### Tekst do analizy

----

W ostatnich dniach profesor Jadwiga Staniszkis rozwinęła kolejny wyborczy plakat pod tytułem „Anna Strężyńska na prezydenta”. Kandydaturę tą – z uwagą że Pani Strężyńska byłaby jednak lepszym premierem niż prezydentem – poparła także redaktor Janina Jankowska. Oczywiście dorobku pani Strężyńskiej nie trzeba przypominać – zresztą kto chce może sobie poszukać – znajdzie bez problemu. Można nawet pokusić się o twierdzenie że jest to osoba o wiele bardziej rozpoznawalna niż profesor Gliński gdy PiS przedstawił go jako kandydata na premiera rządu technicznego. Pani Strężyńska też ma ogromny potencjał treści do umieszczenia na plakacie.
I dokładnie tak samo plakat ten zostanie zamalowany jak zamalowany został plakat z wizerunkiem profesora Glińskiego. Bo dziś wyborów nie wygra żadna partia – dziś wybory wygra ten kto pokaże że partia jedynie obsługuje jakieś aktywne społecznie środowisko. Czy Platforma wygrywa wybory dlatego że jest prężną partią? - ale wręcz przeciwnie – sukcesy Platformy opierają się głównie na tym że przekonała swoich wyborców iż gwarantuje dominującą pozycję światłemu gronu środowiskowemu – od Wajdy, przez Owsiaka, Kondrata czy Tomasza Karolaka po Rosatiego, Petru czy Orłowskiego. Sama Platforma to od lat ciąg afer i przepychanek – ale nie ma to najmniejszego znaczenia bo ten zaprzęg ciągnie środowisko. PiS takiego środowiska wyborcom nie przedstawił. Oczywiście że bez partii kandydaci tacy jak Strężyńska czy Gliński zostaną zmasakrowani i zgnojeni przez platformiane media – finansowane z publicznych spółek w ciągu tygodnia – najwyżej miesiąca. Partia musi tym ludziom zapewnić warunki pracy – inaczej się po prostu nie da. Ale bez nich – bez pielęgnowania ich niezależności i budowania ich środowiska obok partii – PiS nigdy nie zdobędzie takiego wpływu na władzę żeby potem zapewnić im warunki do zreformowania kraju. I każdy kolejny „profesor Gliński” zostanie po prostu zadeptany. To jest symbioza.

----

### Fragmenty zbioru danych

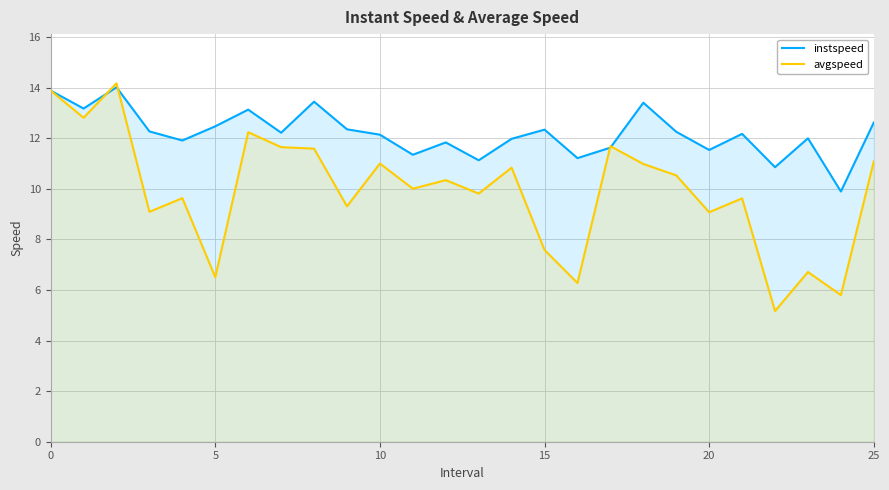

What is the maximum value for avgspeed?

14.2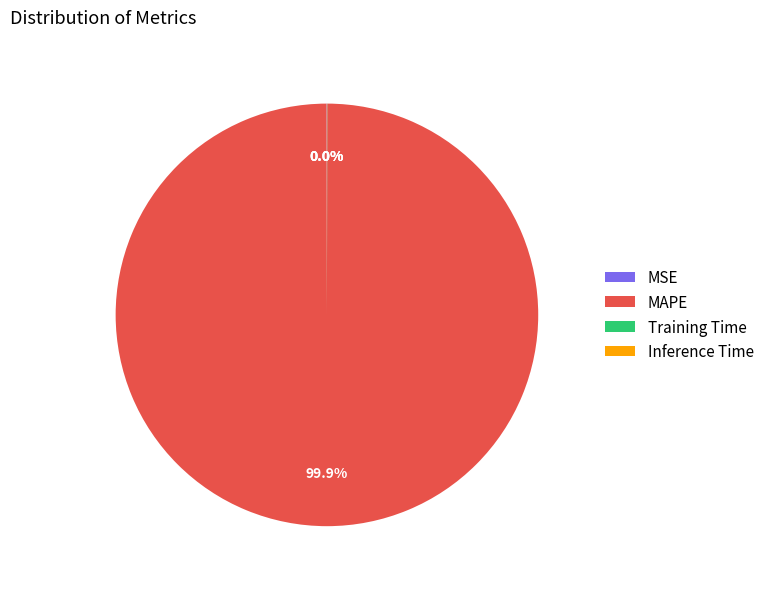

Which category has the biggest portion of the pie?

MAPE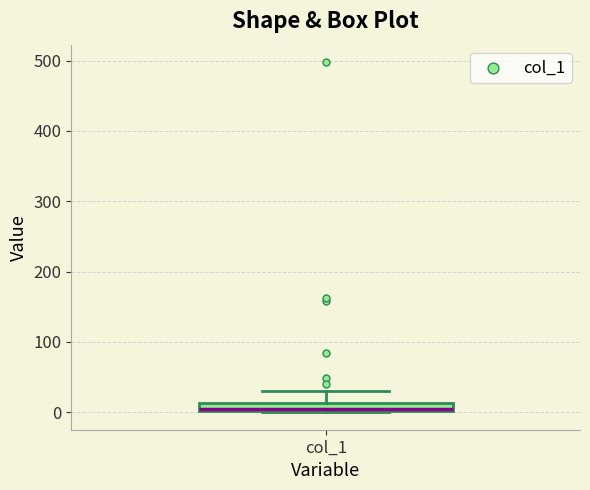

Where does the upper whisker of the box for col_1 end on the y-axis? The values are not printed on the chart, so give them approximately, as read against the axis.

30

----

### O zadaniu
Kontynuuj tekst o kandydaturze Anny Strężyńskiej, zaczynając zaraz po jego ostatnim zdaniu.

### Odpowiedź na zadanie
Owszem – od lat prawicowi publicyści załamują ręce na przykład nad niezagospodarowanym potencjałem panelistów programu Polska Wielki Projekt czy ekspertów którzy brali udział w konferencjach programowych organizowanych przez PiS, mimo że z tego środowiska można by prawdopodobnie utworzyć „gabinet cieni” w ciągu kilku tygodni. Problem ten był zresztą jednym z tematów polemiki Jarosława Kaczyńskiego z profesor Jadwigą Staniszkis podczas premiery wydawniczej książki „Czas na zmiany” [1]
I to niewątpliwie prawda że PiS w ostatnich latach zorganizował bardzo wiele przedsięwzięć które pociągnęłyby zwycięstwo każdej partii, ale żadna z tych inicjatyw nie przebiła się przez publiczne media – w każdym razie nie w godzinach oglądalności. To żadna tajemnica że ekipa Kraśki, Lisa, Smoktunowicz czy Jethon to ludzie zaangażowani w obsługę propagandy jednej partii, ale przecież mimo wszystko w ostatnich miesiącach jednak przedstawiciele PiS-u gościli w publicznych mediach. Dlaczego więc byli to wyłącznie politycy? Choć uczciwie trzeba przyznać widać w PiS-ie bardzo zasadnicze zmiany. Jarosław Selin, Dawid Jackiewicz, Jadwiga Wiśniewska, Andrzej Duda, Jacek Sasin czy Witold Waszczykowski to naprawdę mocna ekipa która gra dziś w medialnym wizerunku PiS-u pierwsze skrzypce. Ale to wciąż nie ma nic wspólnego z prezentacją republikańskiego środowiska które od wielu lat jest wokół PiS-u skupione. Środowiska które potrafił skupić wokół siebie na Lech Kaczyński, choć dopiero kilka tygodni po katastrofie smoleńskiej zaczęło być zauważalne że katastrofa ta – poza śmiercią kilkudziesięciu wybitnych osobowości – zmiotła też z życia publicznego ogromnie ważne środowisko polityczne – nie tylko ideologiczny ale także merytoryczny (Narodowa Rada Rozwoju) „think tank” polskiego życia publicznego.
Dziś zamiast dyskutować na temat tego czy Anna Strężyńska nadaje się na kolejny plakat pod tytułem „kandydat na …” zastanówmy się na przykład jak wykorzystać potencjał „Zgromadzenia Obywatelskiego – Czas na zmiany” [2] które bez echa zostało zapoczątkowane 19 lipca 2014 roku. Zamiast szukać kandydatów na burmistrzów i prezydentów miast spośród działaczy partyjnych szukajmy najpierw ludzi spoza partii których PiS będzie mógł poprzeć nie zmuszając ich do zaopatrzenia się w legitymację partyjną. Siłą partii jest środowisko a nie skład zarządu.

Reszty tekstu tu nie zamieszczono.